Thursday, December 20, 2012

Participatory notes:

Participatory notes: These were issued in 1992 by then commerce minister P.chidambram. The main moto behind these was to increase the FII presence in India, in this scheme the FII could invest in stock market as invisible intentity. I will explain the working of this scheme. The FII at any foreign country will approach a broker in his country (some foreign brokers were registered by Govt of India for this purpose) to buy X shares of a Y company listed in Indian stock exchange and will give the amount of money he wants to invest, the broker will then ask its subordinate broker in India to buy those shares. When this Indian broker will confirm the purchase the foreign broker will issue participatory notes of the same value(as invested by FII) of behalf of Govt of India to the FII. Thus now FII will now become the owner of X shares of Y companies without SEBI knowing about it.
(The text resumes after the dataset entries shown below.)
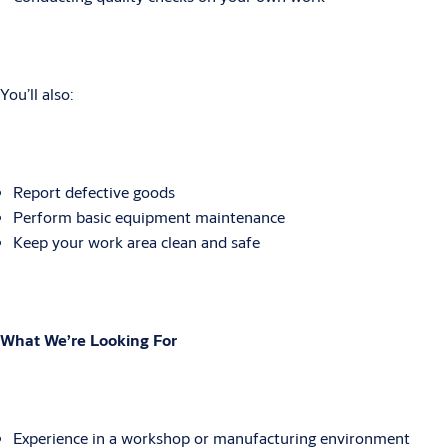
You’ll also:
Report defective goods
Perform basic equipment maintenance
Keep your work area clean and safe
What We’re Looking For
Experience in a workshop or manufacturing environment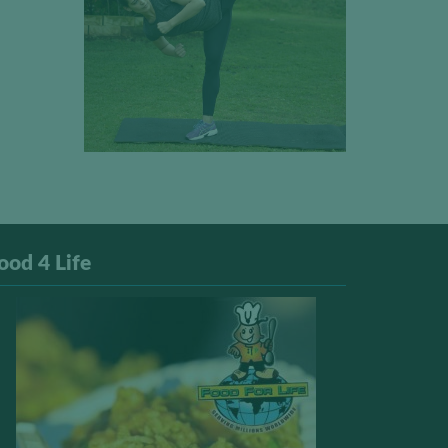
ood 4 Life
SEBI will know only the Indian broker as the purchaser. The foreign broker will be the person whom the FII will deal for the profits, saleing of those shares. Advantages: Indeed this was a dilligent move as it led to surge in the FII investment in India, the country which was then running short of foreign currency got that in plenty. Also the investment by FII's in Indian companies soared their share values and thus enhanced their capital which was then to be used for investment and thus Indian economy rekindled very soon. Disadvantages: It was an easy method of conversion of converting black money to white. People used Hawala to transfer money from India to Tax heaven countries like mauritious from there they invested in Indian stocks. This also led to an increased investment in Indian companies by terrorist organisations.